Man darf sich die Zusammenarbeit von Kommunen innerhalb eines Bundeslandes auch nicht allzu rosig vorstellen. Die Konkurrenz der Kommunen bei der Verteilung von Fördergeldern untereinander ist größer, als man denkt. Da sind die Verbindungen, die zwischen Bundesländern bestehen – nehmen Sie die Städtepartnerschaften – richtig wohltuend.

Ich gebe aber auch zu, dass es, wenn man sich die Region Harz mit dem West- und dem Ostharz anschaut und die unterschiedlichen Förderschemata sieht, eine historisch gewachsene Konkurrenzsituation gibt.
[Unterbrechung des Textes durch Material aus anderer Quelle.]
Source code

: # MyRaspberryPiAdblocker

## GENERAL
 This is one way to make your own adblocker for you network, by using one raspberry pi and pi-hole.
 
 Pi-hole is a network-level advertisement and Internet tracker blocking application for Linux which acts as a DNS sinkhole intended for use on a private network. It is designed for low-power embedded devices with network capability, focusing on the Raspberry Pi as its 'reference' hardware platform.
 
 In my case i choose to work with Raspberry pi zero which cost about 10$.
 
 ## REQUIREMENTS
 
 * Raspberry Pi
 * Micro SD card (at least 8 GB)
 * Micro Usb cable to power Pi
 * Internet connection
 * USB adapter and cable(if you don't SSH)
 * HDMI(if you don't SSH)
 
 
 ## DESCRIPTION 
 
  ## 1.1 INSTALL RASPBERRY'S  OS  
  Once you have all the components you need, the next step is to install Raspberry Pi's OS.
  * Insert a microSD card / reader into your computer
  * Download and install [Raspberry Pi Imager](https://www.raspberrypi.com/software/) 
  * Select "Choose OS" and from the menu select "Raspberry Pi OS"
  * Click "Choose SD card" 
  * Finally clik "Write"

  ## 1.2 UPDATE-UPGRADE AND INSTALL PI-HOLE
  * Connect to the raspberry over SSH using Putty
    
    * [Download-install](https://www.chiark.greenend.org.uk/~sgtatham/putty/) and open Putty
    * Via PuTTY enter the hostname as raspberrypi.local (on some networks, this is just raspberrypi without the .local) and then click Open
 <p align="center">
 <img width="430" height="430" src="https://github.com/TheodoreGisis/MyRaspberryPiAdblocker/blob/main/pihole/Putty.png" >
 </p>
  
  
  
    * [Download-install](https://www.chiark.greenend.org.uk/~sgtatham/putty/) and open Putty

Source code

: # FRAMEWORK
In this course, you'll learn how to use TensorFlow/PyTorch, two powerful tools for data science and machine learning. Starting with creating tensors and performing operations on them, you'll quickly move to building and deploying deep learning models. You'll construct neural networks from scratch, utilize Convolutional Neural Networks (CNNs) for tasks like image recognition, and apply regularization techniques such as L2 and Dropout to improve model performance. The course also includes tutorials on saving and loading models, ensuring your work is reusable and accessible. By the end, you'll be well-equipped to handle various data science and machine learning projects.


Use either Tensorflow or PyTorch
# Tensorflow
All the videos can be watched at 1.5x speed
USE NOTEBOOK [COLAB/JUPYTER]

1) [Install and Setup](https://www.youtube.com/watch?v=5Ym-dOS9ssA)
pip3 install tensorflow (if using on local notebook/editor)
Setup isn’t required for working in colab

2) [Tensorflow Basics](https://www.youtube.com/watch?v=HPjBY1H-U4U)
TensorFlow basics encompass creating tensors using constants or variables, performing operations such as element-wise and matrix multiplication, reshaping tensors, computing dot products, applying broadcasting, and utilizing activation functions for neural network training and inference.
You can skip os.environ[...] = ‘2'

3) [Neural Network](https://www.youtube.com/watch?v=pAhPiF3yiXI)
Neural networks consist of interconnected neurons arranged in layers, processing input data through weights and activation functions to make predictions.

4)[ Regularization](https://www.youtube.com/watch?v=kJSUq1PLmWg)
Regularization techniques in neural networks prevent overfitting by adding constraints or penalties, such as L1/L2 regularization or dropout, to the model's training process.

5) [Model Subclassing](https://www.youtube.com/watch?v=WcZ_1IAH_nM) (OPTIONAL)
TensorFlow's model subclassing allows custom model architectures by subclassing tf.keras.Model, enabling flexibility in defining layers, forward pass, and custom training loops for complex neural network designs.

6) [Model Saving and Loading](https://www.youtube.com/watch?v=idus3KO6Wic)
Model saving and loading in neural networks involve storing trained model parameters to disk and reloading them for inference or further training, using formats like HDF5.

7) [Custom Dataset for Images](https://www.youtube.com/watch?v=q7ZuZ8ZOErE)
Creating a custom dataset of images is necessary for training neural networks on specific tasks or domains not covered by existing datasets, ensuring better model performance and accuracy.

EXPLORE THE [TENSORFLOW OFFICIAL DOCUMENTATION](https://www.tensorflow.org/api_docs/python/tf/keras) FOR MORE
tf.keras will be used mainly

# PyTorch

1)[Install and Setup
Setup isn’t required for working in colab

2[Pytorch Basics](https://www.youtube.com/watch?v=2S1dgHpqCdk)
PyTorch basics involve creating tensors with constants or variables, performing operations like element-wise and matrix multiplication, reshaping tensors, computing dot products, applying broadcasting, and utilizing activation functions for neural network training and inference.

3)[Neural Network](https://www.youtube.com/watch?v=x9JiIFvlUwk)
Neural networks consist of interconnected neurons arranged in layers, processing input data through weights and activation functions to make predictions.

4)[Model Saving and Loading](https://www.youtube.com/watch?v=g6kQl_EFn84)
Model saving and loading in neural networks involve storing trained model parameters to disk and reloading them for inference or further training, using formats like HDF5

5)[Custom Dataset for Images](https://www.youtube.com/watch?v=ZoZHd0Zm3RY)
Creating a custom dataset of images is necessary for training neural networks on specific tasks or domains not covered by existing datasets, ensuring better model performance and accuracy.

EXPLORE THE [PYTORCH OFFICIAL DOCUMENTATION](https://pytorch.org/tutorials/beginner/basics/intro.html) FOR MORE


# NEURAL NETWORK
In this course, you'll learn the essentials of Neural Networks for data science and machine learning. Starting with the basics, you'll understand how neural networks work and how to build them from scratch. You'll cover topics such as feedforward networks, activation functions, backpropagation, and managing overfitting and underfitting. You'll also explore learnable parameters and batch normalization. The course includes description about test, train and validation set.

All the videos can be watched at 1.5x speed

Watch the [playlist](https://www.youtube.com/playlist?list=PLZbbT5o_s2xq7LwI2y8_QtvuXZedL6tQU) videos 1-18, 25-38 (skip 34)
Ich bin da aber zuversichtlich, dass sich die Situation auch durch die Gründung des gemeinsamen Verbandes entspannt. Ich hoffe, dass dort, auch weil es geografisch nicht anders machbar ist, gemeinsame touristische Infrastrukturen geschaffen werden. Wenn das Tal in Niedersachsen ist, aber der Lift auf die Bergspitze nach Sachsen-Anhalt führt, liegt es doch auf der Hand, die Zusammenarbeit auszubauen.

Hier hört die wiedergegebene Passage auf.